While criminology is the study of crime and criminal justice describes the societal response to crime. Criminal justice refers to the system by which justice is dispensed to those who have committed a crime. The criminal justice system is comprised of multiple components that enforce laws, investigate crimes, try and punish criminals, and rehabilitate those who are convicted.

Criminologists research, study, analyze and advise on all aspects of deviant human behavior, from the cause of crimes to their consequences. The study of criminology informs our understanding of how, why, when, and where crimes occur and suggest policies and procedures respond and prevent it

What 3rd level courses are available?

Universities and colleges in Ireland are offering Criminology & Criminal Justice courses in the following subject areas:

  • Criminology – Gain the knowledge and skills of contemporary criminological issues as well as thorough training in research skills.
  • Criminal Justice and Criminology – The study of criminal justice and criminology and the various challenges of professions within the justice system.
  • Diploma in Criminology & Criminal Psychology – Gain a basic understanding of various fields of Criminology (the scientific study of crime) and Forensic Psychology from a historical, contemporary, and progressive perspective.
  • Criminology (QQI Level 5) – This Criminology course is suitable for those interested in the study of crime, the causes of crime, types of crime, punishment, crime prevention, and the fear of crime.
  • Forensic Psychology and Criminology – Learn about the processes and practices that are used to catch criminals and gain a better understanding of what crime is, why it occurs and how it is managed in today’s society.
  • MA In Social Policy and Criminology – Gain the skills and knowledge for a career in Social Policy and Criminology.
  • Criminal Justice – Gain the knowledge and skills necessary for effective management within the Irish criminal justice system.

Studying Criminology & Criminal Justice in college

There are many Criminology & Criminal Justice courses that take place over 1 year to 4 years depending on the course and modules selected. There are also part-time courses and night courses available so you can be sure to fit in your studies no matter what your schedule is like.

Courses will cover all theory work through lectures, assignments, tutorials, and taught modules. Assessments will take place continuously with written examinations and practical assignments combined to achieve a qualification.

**Some data**
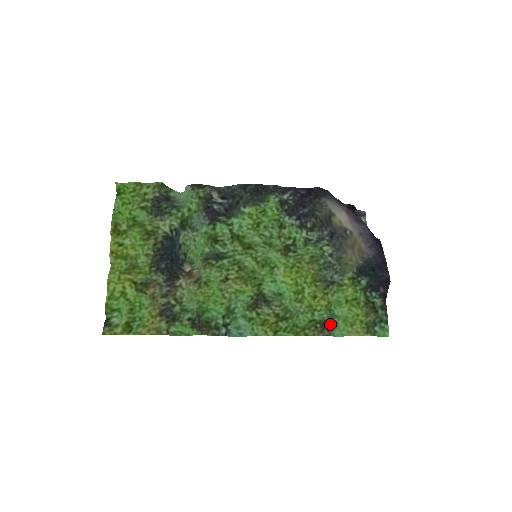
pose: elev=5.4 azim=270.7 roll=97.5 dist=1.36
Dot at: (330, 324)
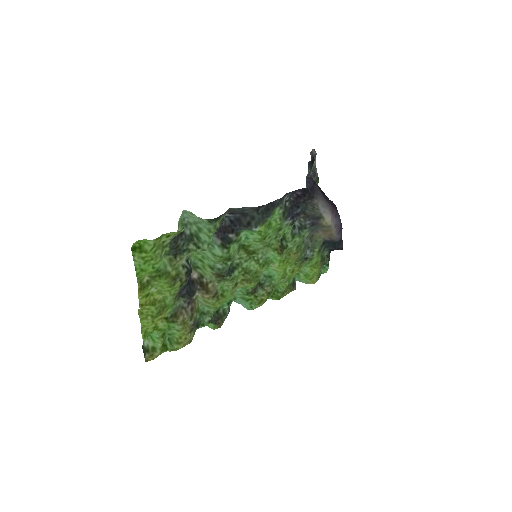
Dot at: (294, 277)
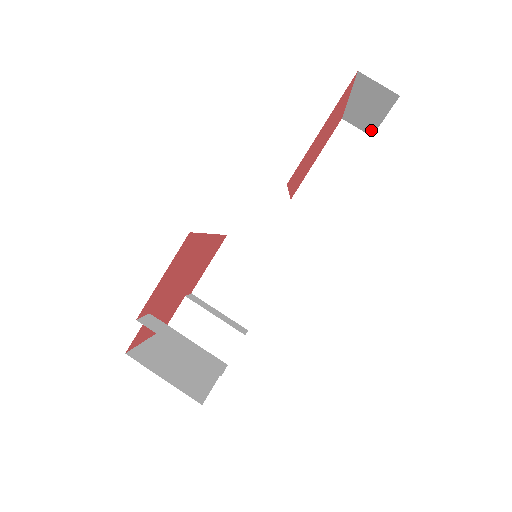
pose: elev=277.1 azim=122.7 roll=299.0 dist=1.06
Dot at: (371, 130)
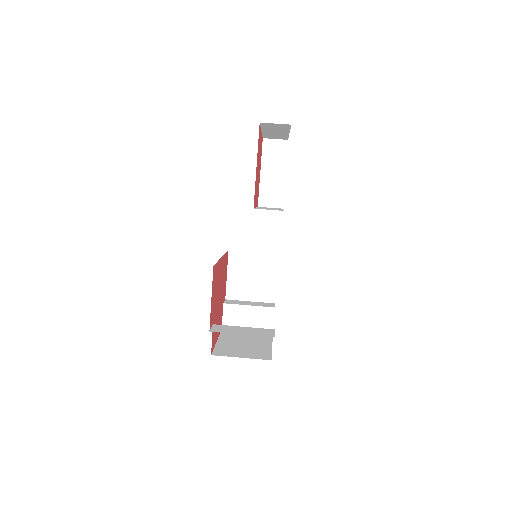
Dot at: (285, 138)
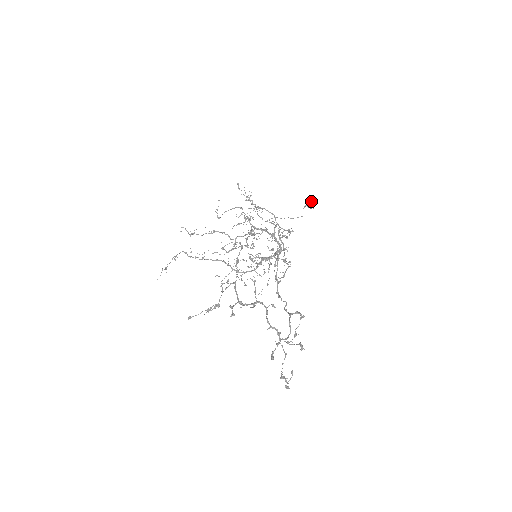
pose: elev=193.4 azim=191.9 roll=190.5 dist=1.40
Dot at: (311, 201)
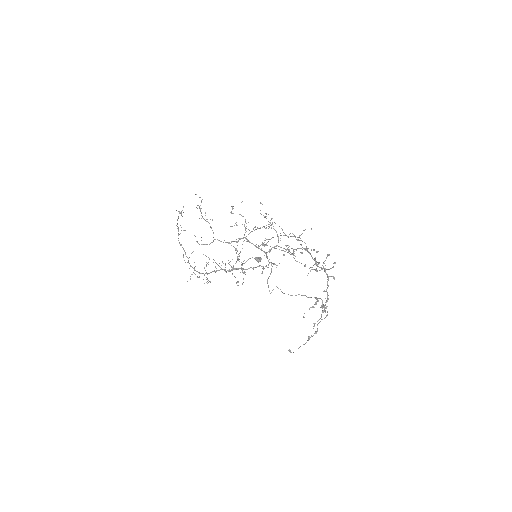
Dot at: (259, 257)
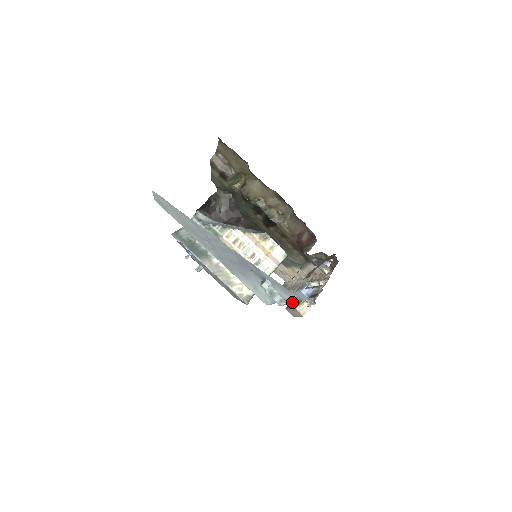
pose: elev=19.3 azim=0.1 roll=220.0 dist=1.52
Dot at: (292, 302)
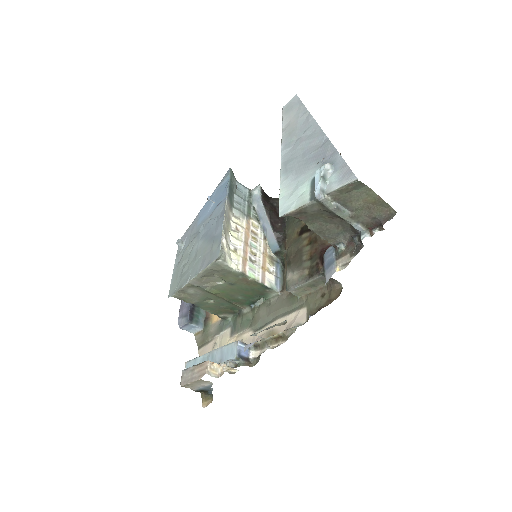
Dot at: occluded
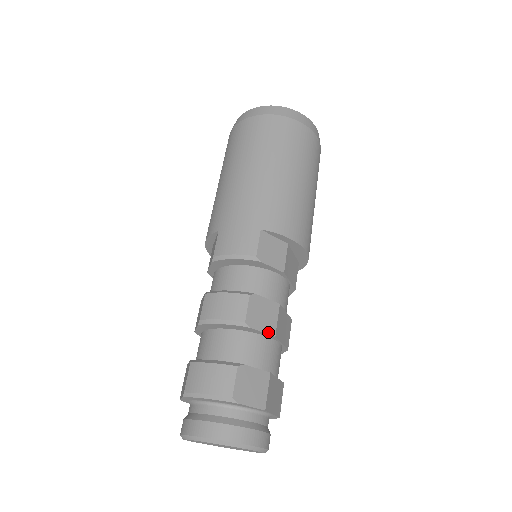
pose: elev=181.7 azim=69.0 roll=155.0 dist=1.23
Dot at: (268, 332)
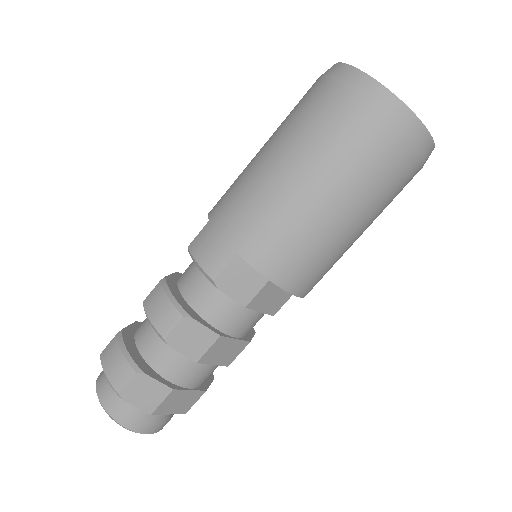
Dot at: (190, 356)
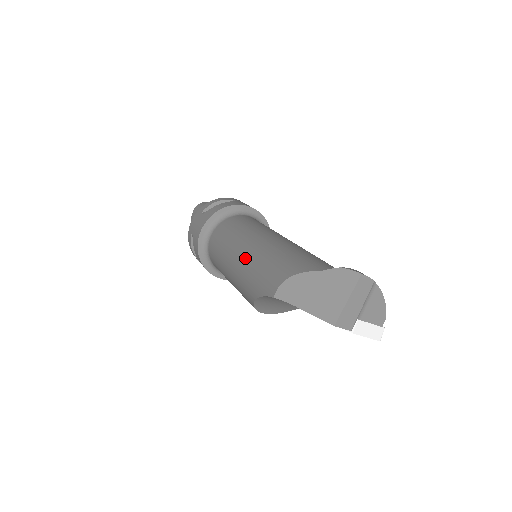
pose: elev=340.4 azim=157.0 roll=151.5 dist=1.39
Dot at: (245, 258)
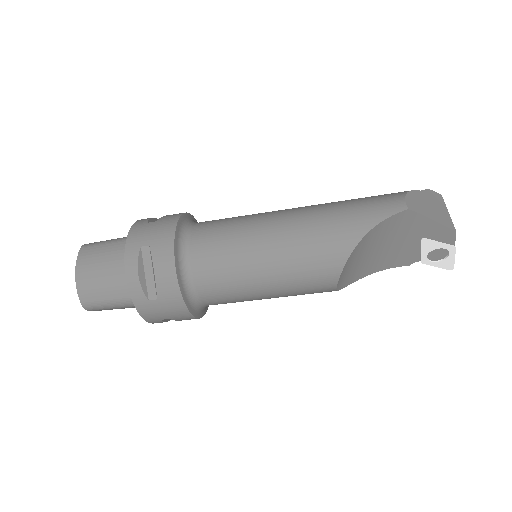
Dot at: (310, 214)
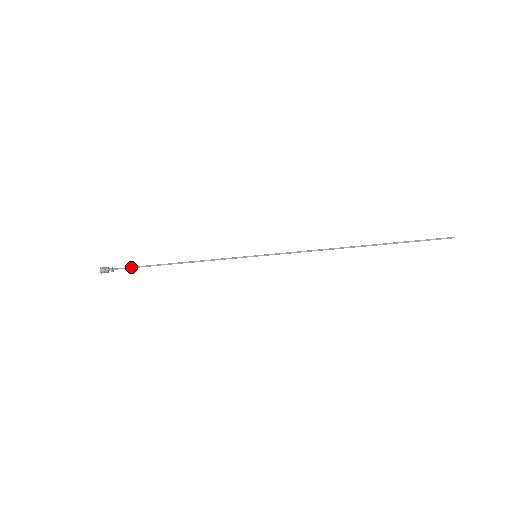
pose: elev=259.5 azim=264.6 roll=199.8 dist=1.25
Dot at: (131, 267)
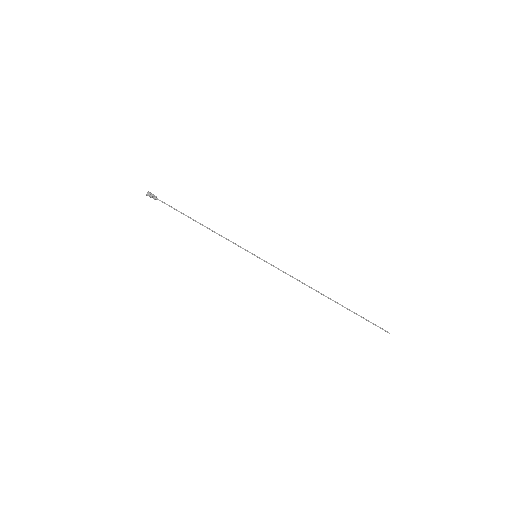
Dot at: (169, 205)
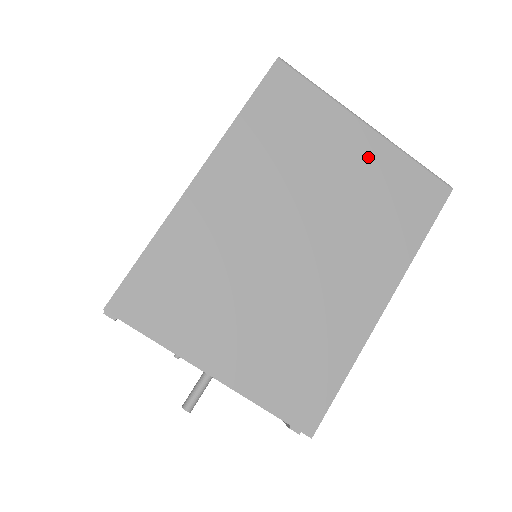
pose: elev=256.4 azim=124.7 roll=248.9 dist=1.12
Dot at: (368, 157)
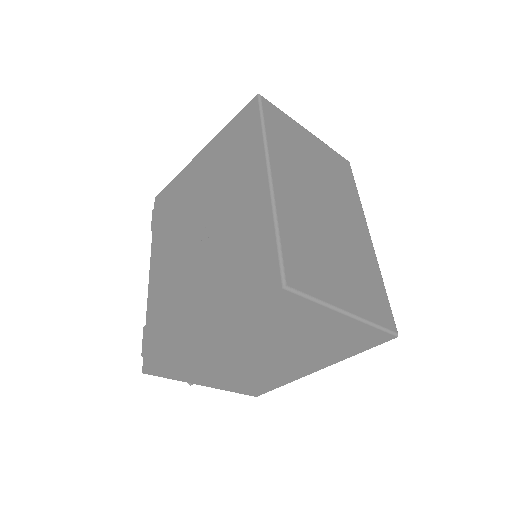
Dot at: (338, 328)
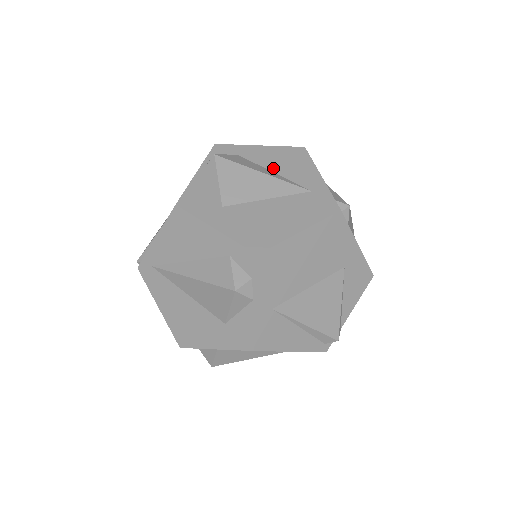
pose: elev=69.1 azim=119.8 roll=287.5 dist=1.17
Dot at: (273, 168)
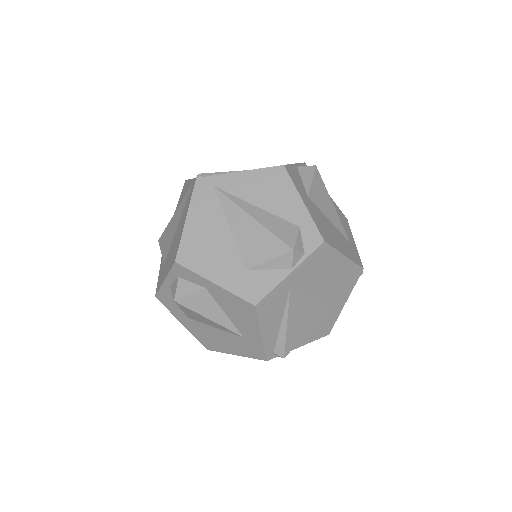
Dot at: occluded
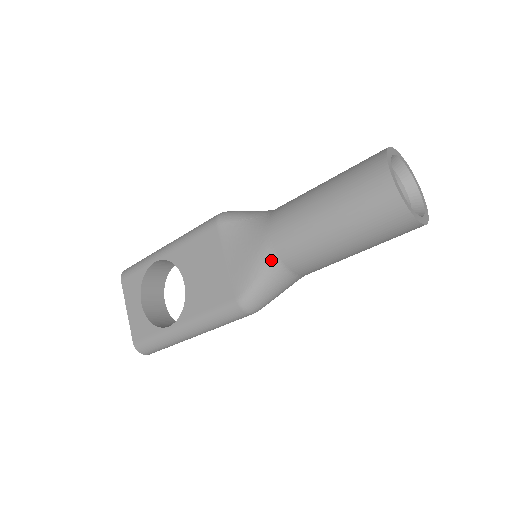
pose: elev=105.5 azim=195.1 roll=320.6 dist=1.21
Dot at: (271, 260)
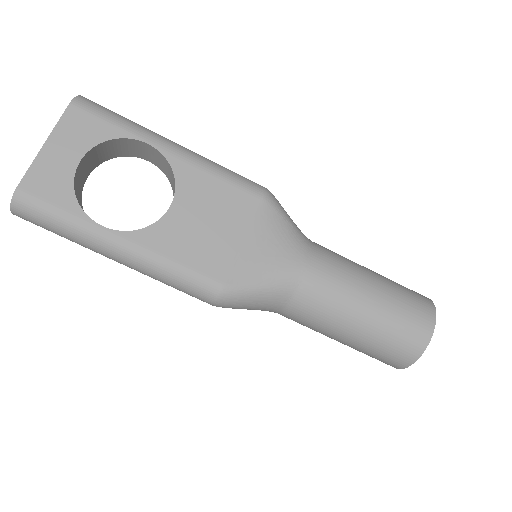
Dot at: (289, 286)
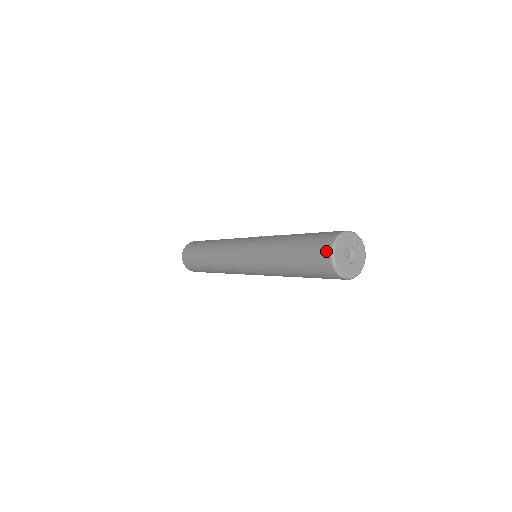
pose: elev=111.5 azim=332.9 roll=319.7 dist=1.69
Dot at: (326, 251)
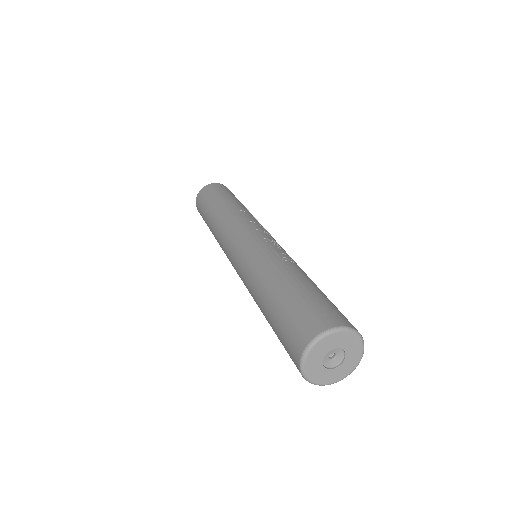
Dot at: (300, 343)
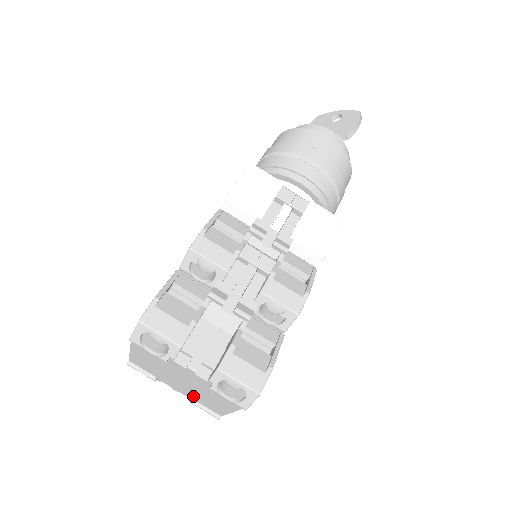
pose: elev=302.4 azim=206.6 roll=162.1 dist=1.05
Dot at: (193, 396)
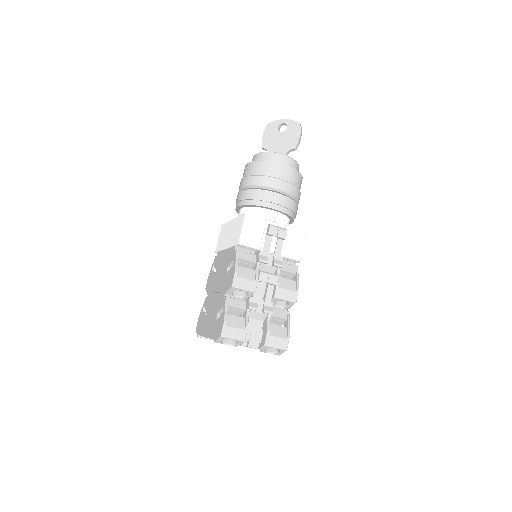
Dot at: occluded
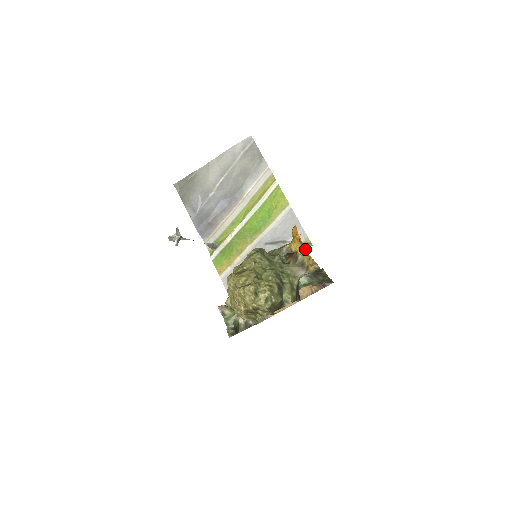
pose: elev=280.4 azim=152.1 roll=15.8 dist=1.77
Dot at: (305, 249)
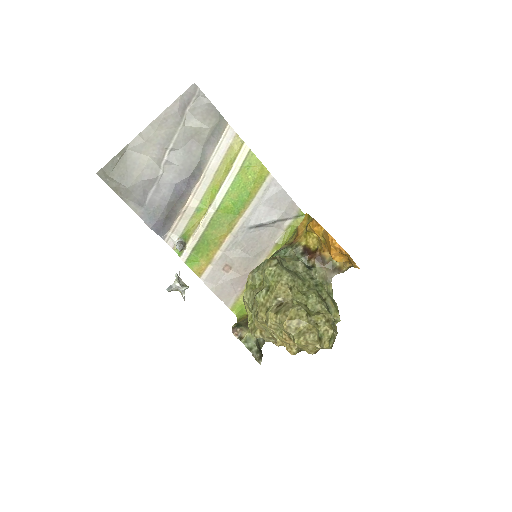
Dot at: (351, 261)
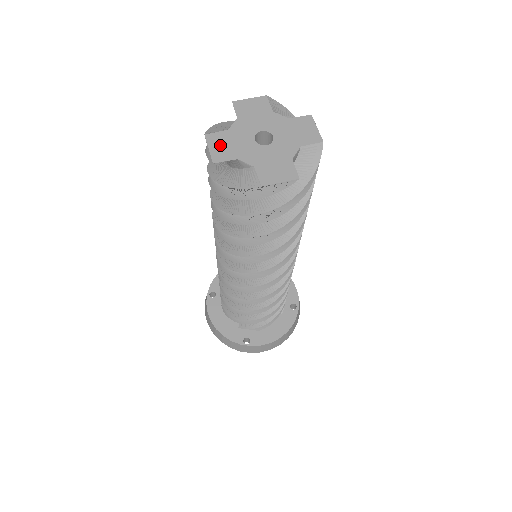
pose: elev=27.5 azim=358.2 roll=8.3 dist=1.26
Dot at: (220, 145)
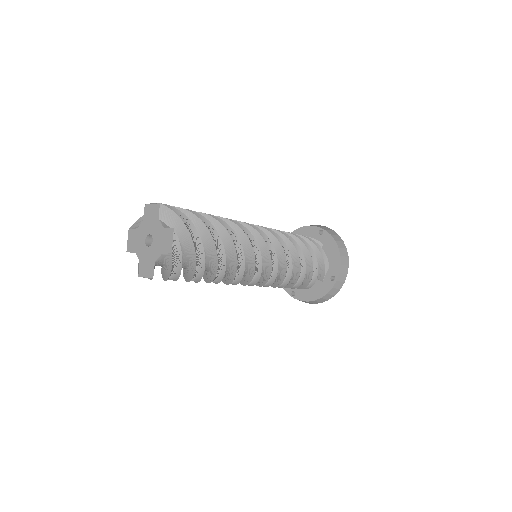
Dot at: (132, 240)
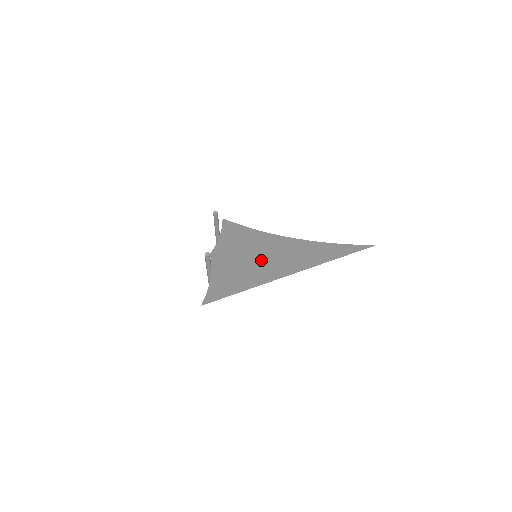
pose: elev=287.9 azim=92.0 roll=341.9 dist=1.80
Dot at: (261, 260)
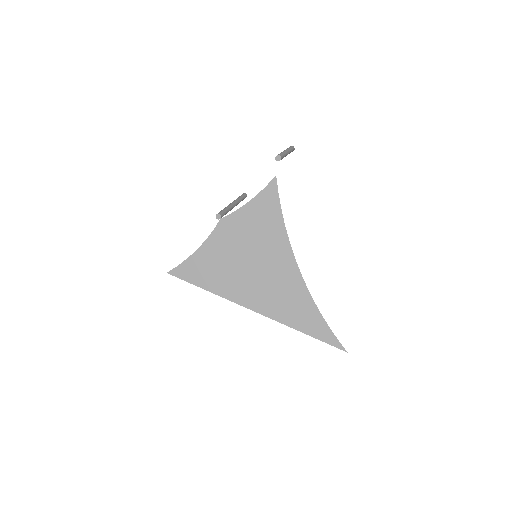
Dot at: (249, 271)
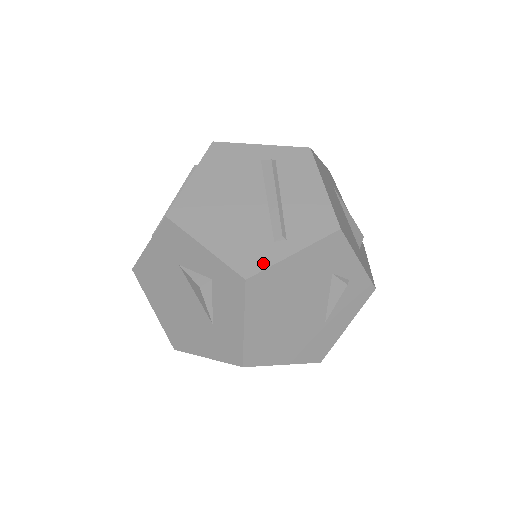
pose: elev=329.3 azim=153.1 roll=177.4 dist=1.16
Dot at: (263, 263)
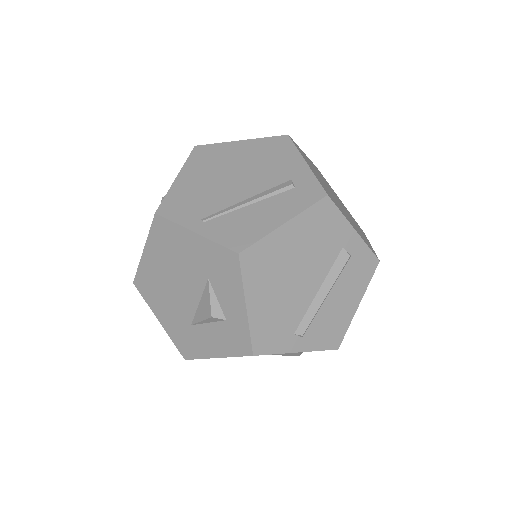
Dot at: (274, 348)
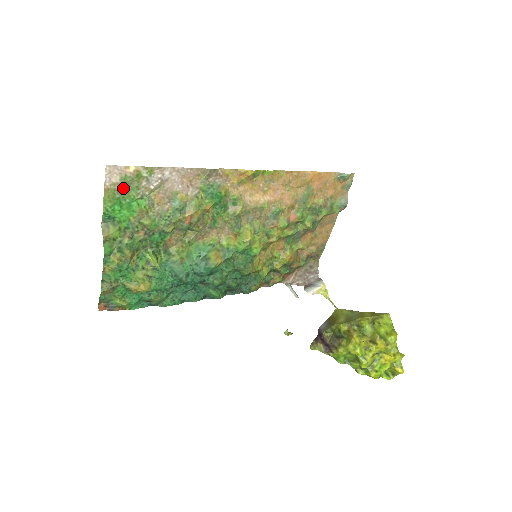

**Problems and tasks**
1. Name every course subject area that the passage on criminology and criminal justice courses in Ireland lists.
2. Extend the passage on criminology and criminal justice courses in Ireland, picking up after its final sentence.

**Answers to the problems**
1.
- Criminology
- Criminal Justice and Criminology
- Diploma in Criminology & Criminal Psychology
- Criminology (QQI Level 5)
- Forensic Psychology and Criminology
- MA In Social Policy and Criminology
- Criminal Justice

2.
You could also consider work experience or volunteer work with offenders, criminal justice agencies, social work and community education departments, and victims of crime. Specific roles include prison visiting, working as a special constable, and involvement in drug treatment schemes or youth/bail hostels for young offenders.

Think about the group or the environment you are interested in working with and how you could get involved with local support groups or projects. Narrowing down your preferences will allow you to focus on specific employers and voluntary organizations.

Employers value work experience and work experience will not only allow you to obtain a deeper knowledge and understanding of the industry, but it will also give you a chance to do some essential networking with other industry professionals and gain valuable contacts for the future.

Career options

After completing a course in Criminology & Criminal Justice you will be able to get started in a career that uses specific knowledge of law and justice.

There are many different types of jobs available in the criminology and criminal justice sector and they often overlap between the two. For example, a forensic psychologist can be said to work in both criminology and criminal justice because they study and observe criminal behavior and are often also instrumental in investigating crimes, profiling criminals, and offering insight to trial preparation and jury selection. 

Police officers and detectives and investigators are integral components of the criminal justice system, as are corrections officers, wardens, and probation officers. Jobs and careers can range from a police dispatcher in a municipality to a position with the government. 

Working hours will depend on the sector you go into and the position you choose and will vary greatly. For office or laboratory-based positions, the hours are usually full-time and will likely be shift work. For fieldwork, you should expect to work some evenings and weekends as shift work is common and crime never sleeps.

Opportunities exist in the private sector, for example in private security and in law practices where hours may be more standard office hours for some positions.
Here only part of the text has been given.